_Problem description_
Set down the line that has "Identify the document" and each line beneath it, through the last line of the entries, exactly and with no others.

_Available records_
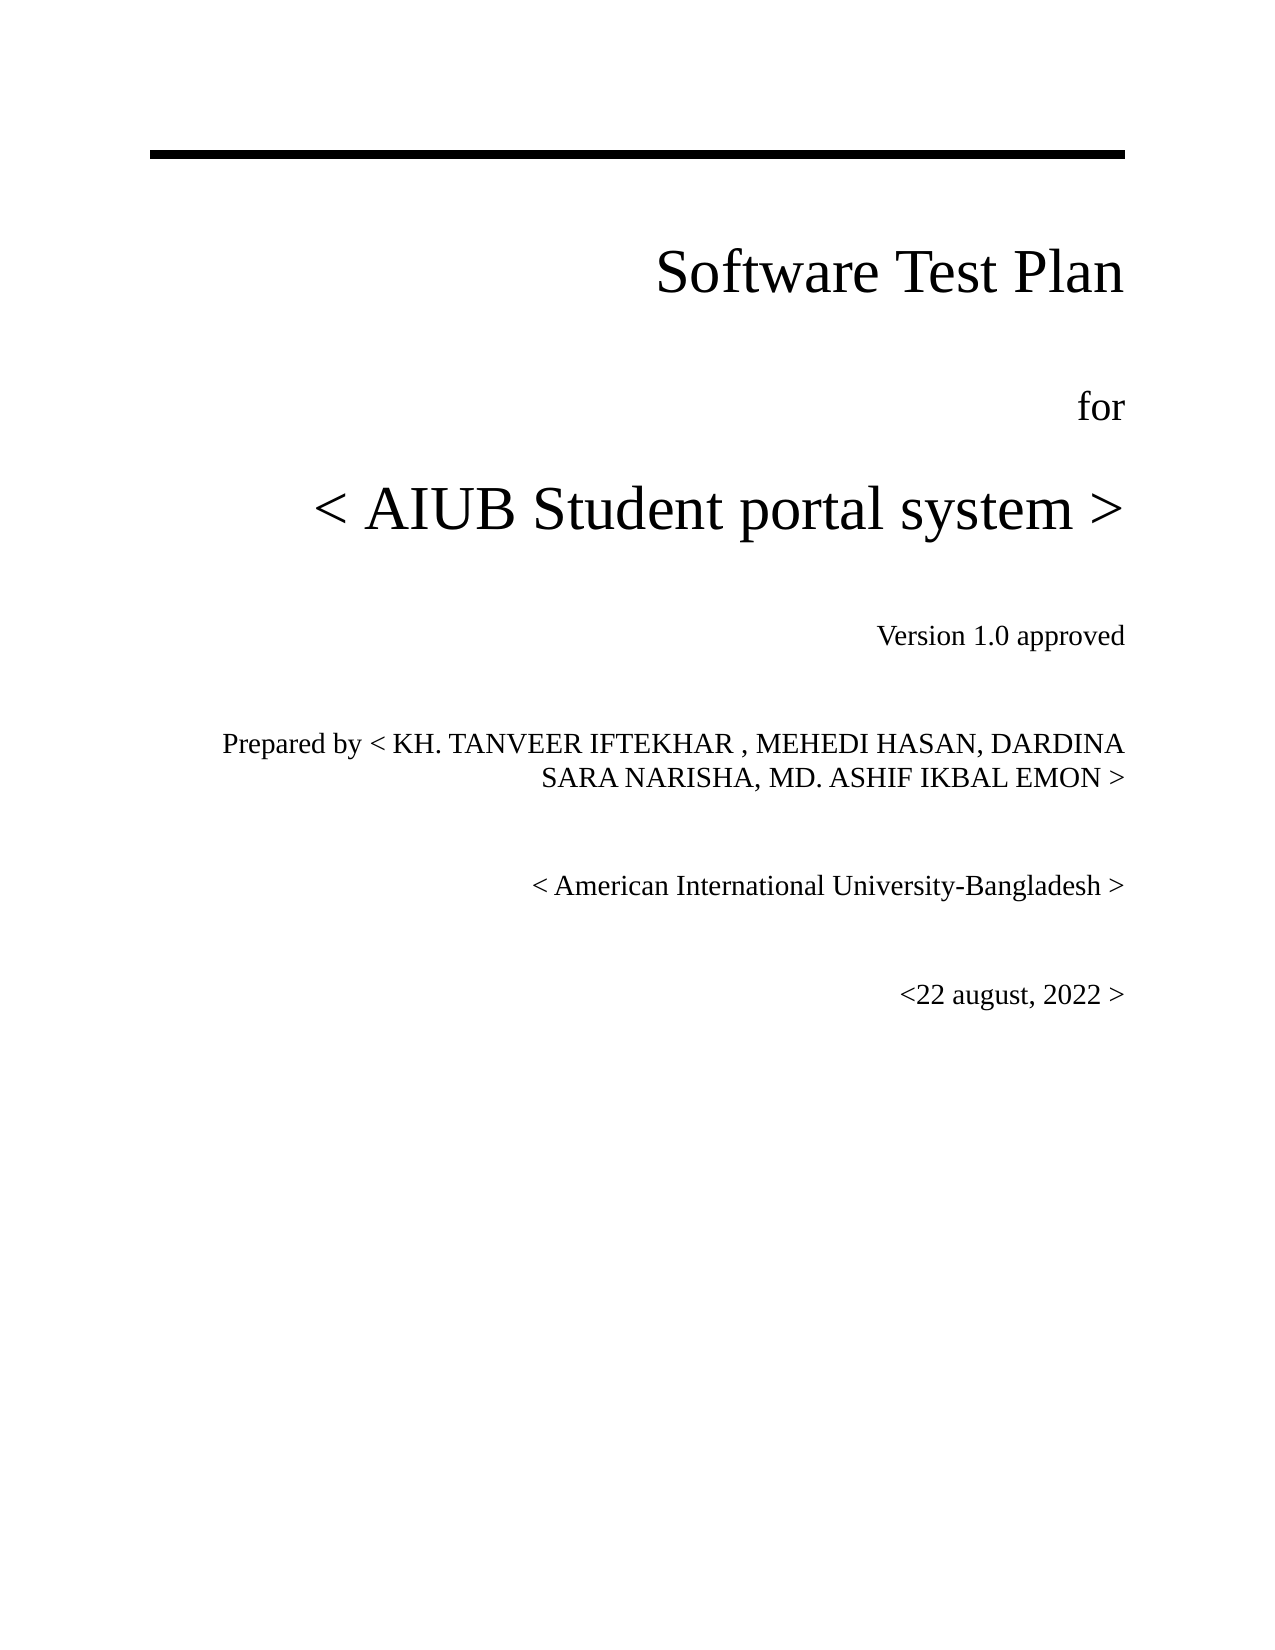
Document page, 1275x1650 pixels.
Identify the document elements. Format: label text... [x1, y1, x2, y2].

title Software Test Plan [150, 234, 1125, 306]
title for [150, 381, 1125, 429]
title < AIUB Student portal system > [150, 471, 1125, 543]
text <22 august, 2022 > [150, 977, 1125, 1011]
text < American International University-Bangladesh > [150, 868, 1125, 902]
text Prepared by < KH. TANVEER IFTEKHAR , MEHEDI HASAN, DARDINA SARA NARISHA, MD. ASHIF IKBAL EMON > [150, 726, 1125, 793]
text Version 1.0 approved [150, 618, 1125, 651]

_Result for this exercise_
Identify the document elements. Format: label text... [x1, y1, x2, y2].

title Software Test Plan [150, 234, 1125, 306]
title for [150, 381, 1125, 429]
title < AIUB Student portal system > [150, 471, 1125, 543]
text <22 august, 2022 > [150, 977, 1125, 1011]
text < American International University-Bangladesh > [150, 868, 1125, 902]
text Prepared by < KH. TANVEER IFTEKHAR , MEHEDI HASAN, DARDINA SARA NARISHA, MD. ASHIF IKBAL EMON > [150, 726, 1125, 793]
text Version 1.0 approved [150, 618, 1125, 651]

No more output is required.